7 Mayıs 2019 Salı

İftardan Önce Sakız Çiğnemek Müslümanların Orucu Bozar;  Dört Milyon Yüz Yetmiş Bir Bin Yüz On Sekiz 4.171.118 Kişinin Kul Hakkını Yemek Sözde Müslüman Tiplilerin Orucunu Hiç Bozmadı!
Neleri neleri yemediler ki bu vakte kadar? Tüyü bitmemiş yetimin hakkını, vergisini ödeyen normal vatandaşların vergisini...
Çiftçinin alın terini mi çalmadılar, madencilerin, tarım işçilerinin hakkını terleri soğumadan mı verdiler?
Babalı oğullu damatlı kızlı villalar dolusu para mı sıfırlamadılar, inasani ilişkili  hediyeleşmeli gömlek kutusu içinde rüşvet mi yemediler, öğretmen emeklisi Mitten hızlı enişte ile Man adalarında milyonluk şirket mi kurmadılar?
Kul hakkı yemek kendi dinlerine göre haram olduğunu ramazan ayının ilk gününde, ilk iftarında da bilmiyorlarsa atayizler olarak kendilerini Diyanet İşleri yardımıyla aydınlatmalım:
( Belki de gerçek Müslümanlar yav:)
 "https://kurul.diyanet.gov.tr/Cevap-Ara/1007/kul-hakki-yemenin-hukmu-nedir--kul-hakki-nasil-odenir-"
"Görüldüğü üzere kul hakkı, kişinin Cennet ya da Cehennem’e gidişinde önemli ölçüde belirleyici bir rol oynamaktadır.
Allah’ın huzuruna kul hakkı ile çıkmanın, çok ağır bir vebâli vardır. Çünkü böyle bir günahın Allah tarafından bağışlanması, hak sahibinin affetmesi şartına bağlanmıştır.
Hak sahibi, (4.171.118 kişi) hakkını almadıkça veya bu hakkından vazgeçmedikçe, Allah kul hakkı yiyenin bu günahını affetmemektedir. Çünkü ilâhî adalet, bunu gerektirir. Veda hutbesinde Resûlullah (s.a.s.), “Ey insanlar, sizin canlarınız, mallarınız, ırz ve namuslarınız, Rabbinize kavuşuncaya kadar birbirinize haramdır (dokunulmazdır).” (Buhârî, Hacc, 132) buyurmuştur.
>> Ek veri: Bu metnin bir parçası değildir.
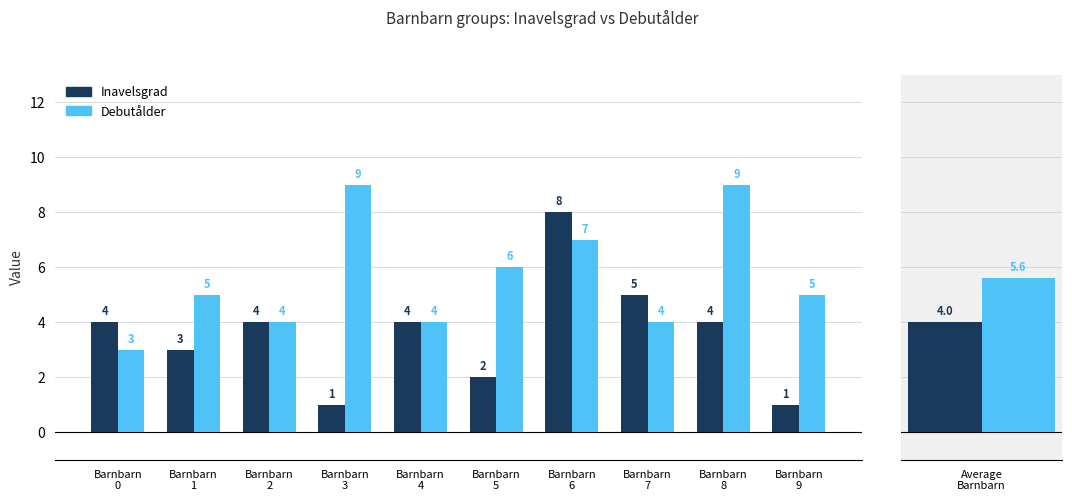

Reading left to right, what are all the values shown in this chart?

Inavelsgrad: Barnbarn
0=4	Barnbarn
1=3	Barnbarn
2=4	Barnbarn
3=1	Barnbarn
4=4	Barnbarn
5=2	Barnbarn
6=8	Barnbarn
7=5	Barnbarn
8=4	Barnbarn
9=1
Debutålder: Barnbarn
0=3	Barnbarn
1=5	Barnbarn
2=4	Barnbarn
3=9	Barnbarn
4=4	Barnbarn
5=6	Barnbarn
6=7	Barnbarn
7=4	Barnbarn
8=9	Barnbarn
9=5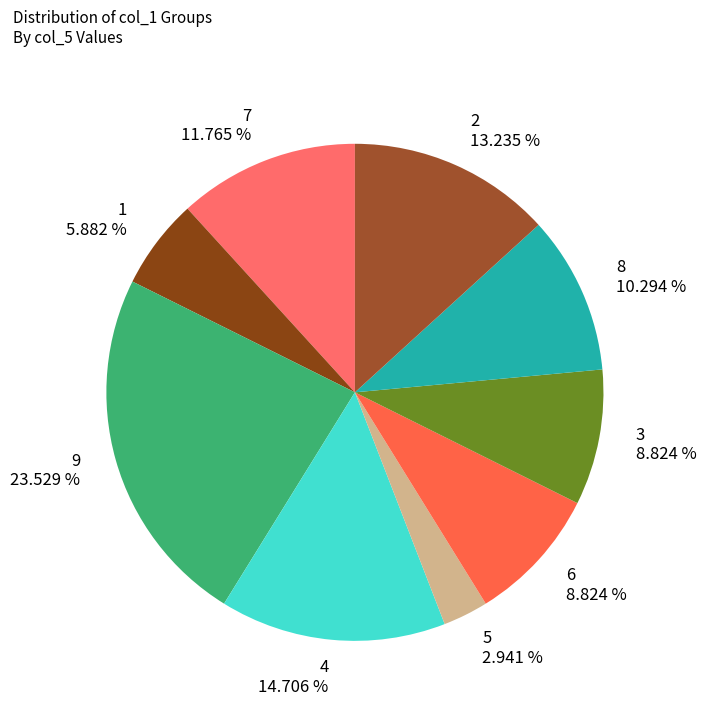

How many segments does this pie chart have?

9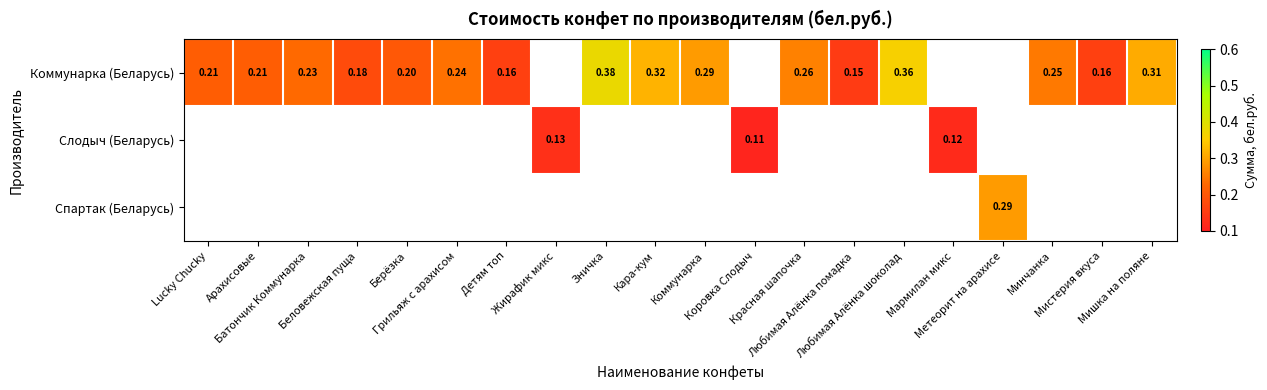

What is the difference between the Коммунарка (Беларусь) values at Грильяж с арахисом and Зничка?

0.1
Buna göre, gasp, hırsızlık veya izinsiz alma gibi yollarla elde edilen haram para veya mal, sahipleri biliniyor ise kendilerine yahut mirasçılarına, bilinmiyor ise fakirlere veya hayır kurumlarına onların namına sadaka olarak verilmelidir. Ayrıca, yapılan bu kusurlardan dolayı da Allah’tan af ve mağfiret dilenmelidir.
Mal ya da darp gibi şeylerle ilgili olmayan gıybet, bühtan gibi hak ihlallerinde en doğrusu, hak sahibine durumu anlatıp helalleşmek olmakla beraber, her zaman bu şartı yerine getirmek mümkün olmadığından ya da insanlar bundan çekindiklerinden, kendi adına tövbe edip, hak sahibi namına da istiğfar etmek, dua etmek ya da hayır hasenat yaparak sevabını ona bağışlamak, bu tür hak ihlallerine keffaret olur (İbn Teymiyye, el-Fetâva’l-Kübrâ, I, 113).
Adalet, hak, hukuk, eğitim sistemi, tarım, hayvancılık, sağlık sistemleri zaten bozuk, daha ne kadar bozulabilirdi ki?
Çay bahçesinde eline makas verilen, sırtına semer vurulan Sadigilin vereceği hukuktan ne beklenirdi ki? Yolsuzla, hırsızla, arsızla, haydutla eşit, dürüst yarışmak ne kadar mümkün olacak?
Hukuk baştan bozulursa ahlakı, erdemi, vicdanı, insanlığı, adaleti, kanunları ve nihayetinde de kendine devlet denilen devleti de bozar, çürütür!
Mitilini İstanbul'a serecek bunak faşiste de saraylı efendisine de boyun eğecek değiliz ya sayın abicim?